At this stage I began running around the room to get away from him, all the while screaming for my midwife. When I stopped to breathe through my next contraction while hiding behind the head of the hospital bed, he hooked my ill-fitted cannula up to a bag of Syntocinon. Again, no consent. No explanation. I was in well-established labour. Was this really necessary?
After hearing the commotion, my midwife came back to the room. The registrar was told to leave. Thankfully, he did. However, the damage was done. My midwife was visibly horrified and could only apologise to me with tears in her eyes, as she was outranked by this man. In a matter of minutes, the Syntocinon turned my contractions from manageable to completely unbearable. Almost immediately, I entered the transition phase of labour. This is where my escape efforts enter the story!
I climbed onto the bed (it was in an L-Shape with the bed head raised) and I got in a hands and knees position. During the next contraction, I made an attempt to climb the bed head and jump off the end. I pleaded with my husband to help me escape. This is also when my midwife pushed the emergency button and 9 other people entered the room. The contractions were incredibly strong and had multiple peaks thanks to the Synt infusion. My midwife turned it down, but it was too late, I was already in full panic mode. My husband describes that time as completely feeling helpless and failing to protect me from what happened. I believe he is still traumatised to this day.
Realising I could not escape, and remembering why I was there, I finally semi came back to my right mind and for 2 contractions I breathed my beautiful big son out of my body over an intact perineum. He presented with his arm above his head and the cord twisted around his neck and arm. I was able to glimpse him momentarily before he was taken for resuscitation and I fell into semi-consciousness from the dramatic bleed that followed his birth. The blood that was able to be measured exceeded 1.3L. More was on the floor and bed underneath me. I've always wondered if my bleed was caused by the synt. Or the large baby. Or my panic. I'll never truly know.
My baby son quickly started breathing and turned a beautiful pink colour. He was given to my husband, as I was too unwell to hold him. Once the bleeding was under control, I finally got to hold him to my chest with assistance. There was no sweeter relief. It would be hours before I finally opened my eyes. It would be months before I felt my blood supply replenish. I would go on to suffer from debilitating post-natal depression for 2 years during which time I would repeatedly relive these moments and contemplate how I could've changed it. Those years are still a blur in my mind. I feel robbed of them. And it would be years before I forgave myself for something that wasn't at all my fault.
Four years later, I found absolute peace with the painless, hands-off, comfortable HypnoBirth of our 4th child. In the same hospital. With another beautiful Irish midwife. With a warm, kind female Obstetrician who didn't put her hands on me other than to touch my leg and gently tell me I could totally DO this. That's the day I found my voice and changed my path in life.

__ACTIVITIES__:
[A] Answer these questions about the birth account.
(i) How many other people entered the room when the midwife pushed the emergency button?
(ii) How much measured blood was lost after the birth?
(iii) For how long did the post-natal depression last?
[B] In the birth account, edit the passage from "At this stage" to "enter the story!" so that "registrar" becomes "doctor".
[C] State whether each statement agrees with the birth account, and quote the words that decide it.
(i) The Syntocinon was started with the writer's consent.
(ii) The baby was born over an intact perineum.
(iii) The fourth child was born in a different hospital.

__DATA PROVIDED__:
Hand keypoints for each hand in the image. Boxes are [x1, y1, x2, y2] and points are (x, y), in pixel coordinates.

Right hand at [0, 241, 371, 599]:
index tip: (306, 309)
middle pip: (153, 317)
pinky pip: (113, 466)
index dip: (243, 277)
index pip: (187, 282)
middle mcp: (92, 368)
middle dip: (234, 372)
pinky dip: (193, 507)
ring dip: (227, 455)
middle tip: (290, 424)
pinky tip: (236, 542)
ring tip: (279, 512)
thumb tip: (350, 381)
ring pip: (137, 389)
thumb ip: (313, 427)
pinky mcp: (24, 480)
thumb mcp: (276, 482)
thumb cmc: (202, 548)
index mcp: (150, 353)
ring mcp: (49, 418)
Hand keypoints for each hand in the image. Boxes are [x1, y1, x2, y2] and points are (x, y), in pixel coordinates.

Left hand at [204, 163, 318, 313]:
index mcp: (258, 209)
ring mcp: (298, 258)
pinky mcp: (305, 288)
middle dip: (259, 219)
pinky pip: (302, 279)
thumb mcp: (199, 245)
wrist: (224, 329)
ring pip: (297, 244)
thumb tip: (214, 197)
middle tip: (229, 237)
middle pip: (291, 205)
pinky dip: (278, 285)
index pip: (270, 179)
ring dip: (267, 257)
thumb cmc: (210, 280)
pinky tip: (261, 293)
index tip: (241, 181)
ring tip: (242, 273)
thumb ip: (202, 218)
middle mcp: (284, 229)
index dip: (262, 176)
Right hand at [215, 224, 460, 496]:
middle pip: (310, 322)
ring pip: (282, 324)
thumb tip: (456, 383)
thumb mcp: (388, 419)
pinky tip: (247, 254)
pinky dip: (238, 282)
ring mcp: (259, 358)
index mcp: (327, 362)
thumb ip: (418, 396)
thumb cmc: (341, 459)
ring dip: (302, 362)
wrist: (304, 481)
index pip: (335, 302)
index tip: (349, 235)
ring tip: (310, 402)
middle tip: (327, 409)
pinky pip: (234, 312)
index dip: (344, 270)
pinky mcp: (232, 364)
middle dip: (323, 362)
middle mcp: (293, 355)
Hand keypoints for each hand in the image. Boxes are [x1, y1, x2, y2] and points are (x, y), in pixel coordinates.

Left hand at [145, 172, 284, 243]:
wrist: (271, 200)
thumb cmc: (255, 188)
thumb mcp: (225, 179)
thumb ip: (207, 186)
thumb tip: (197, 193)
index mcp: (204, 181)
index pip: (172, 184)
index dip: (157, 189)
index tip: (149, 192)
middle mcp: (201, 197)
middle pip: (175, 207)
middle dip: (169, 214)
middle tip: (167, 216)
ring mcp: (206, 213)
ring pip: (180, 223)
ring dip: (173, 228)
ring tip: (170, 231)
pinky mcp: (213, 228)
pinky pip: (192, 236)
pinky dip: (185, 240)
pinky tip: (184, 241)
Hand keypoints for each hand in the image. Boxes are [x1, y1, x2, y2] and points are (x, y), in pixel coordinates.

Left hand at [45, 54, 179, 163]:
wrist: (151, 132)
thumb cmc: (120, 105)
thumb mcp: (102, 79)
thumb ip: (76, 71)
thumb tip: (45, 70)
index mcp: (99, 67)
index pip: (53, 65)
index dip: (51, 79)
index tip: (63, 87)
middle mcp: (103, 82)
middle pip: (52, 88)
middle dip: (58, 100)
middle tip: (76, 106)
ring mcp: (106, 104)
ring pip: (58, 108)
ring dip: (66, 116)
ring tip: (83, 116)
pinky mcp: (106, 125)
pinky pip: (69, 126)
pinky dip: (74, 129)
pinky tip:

__RESULTS__:
[A]
(i) 9 other people.
(ii) More than 1.3L.
(iii) 2 years.

[B]
At this stage I began running around the room to get away from him, all the while screaming for my midwife. When I stopped to breathe through my next contraction while hiding behind the head of the hospital bed, he hooked my ill-fitted cannula up to a bag of Syntocinon. Again, no consent. No explanation. I was in well-established labour. Was this really necessary?
After hearing the commotion, my midwife came back to the room. The doctor was told to leave. Thankfully, he did. However, the damage was done. My midwife was visibly horrified and could only apologise to me with tears in her eyes, as she was outranked by this man. In a matter of minutes, the Syntocinon turned my contractions from manageable to completely unbearable. Almost immediately, I entered the transition phase of labour. This is where my escape efforts enter the story!

[C]
(i) No: "Again, no consent."
(ii) Yes: "I breathed my beautiful big son out of my body over an intact perineum."
(iii) No: "In the same hospital."